# [Exercise]
Below are records; reproduce exactly the lines from the one that has "top: -11px; left: 14px;" through the one that has "color: #1a1a1a;", ends included, and nothing more.

Web document revisions
--------------------

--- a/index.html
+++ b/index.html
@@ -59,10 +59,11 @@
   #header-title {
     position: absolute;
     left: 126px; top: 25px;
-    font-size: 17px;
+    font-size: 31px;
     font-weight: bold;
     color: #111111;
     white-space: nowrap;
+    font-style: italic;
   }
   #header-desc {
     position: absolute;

--------------------

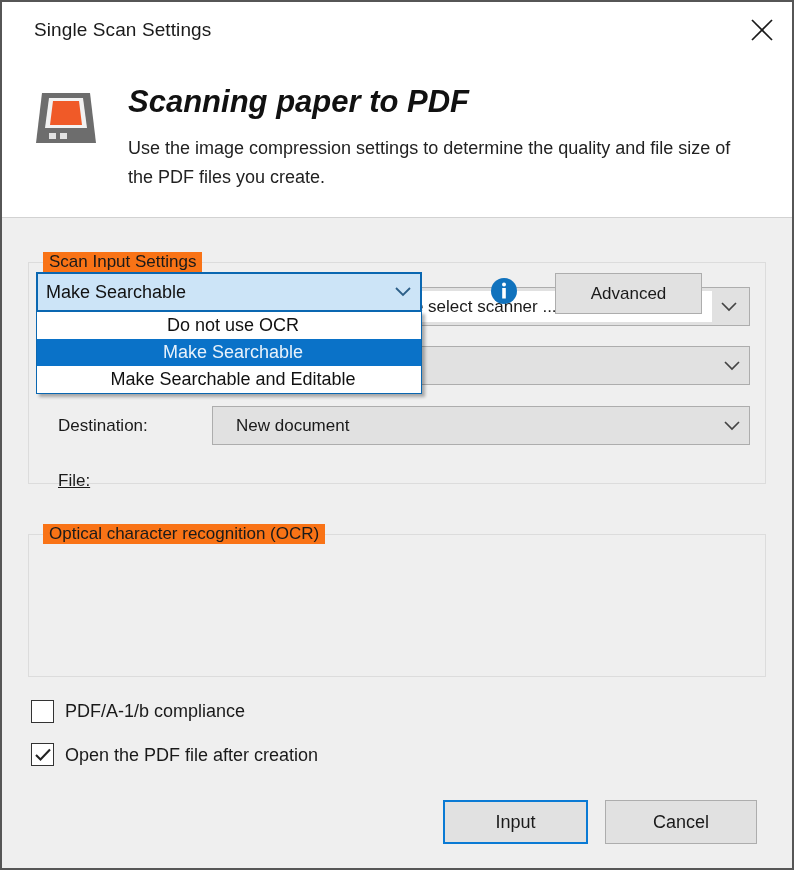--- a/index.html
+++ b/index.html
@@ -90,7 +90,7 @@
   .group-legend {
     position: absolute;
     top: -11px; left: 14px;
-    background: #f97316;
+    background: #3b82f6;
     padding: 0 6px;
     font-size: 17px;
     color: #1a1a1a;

--------------------

# [Reply to the task]
     top: -11px; left: 14px;
-    background: #f97316;
+    background: #3b82f6;
     padding: 0 6px;
     font-size: 17px;
     color: #1a1a1a;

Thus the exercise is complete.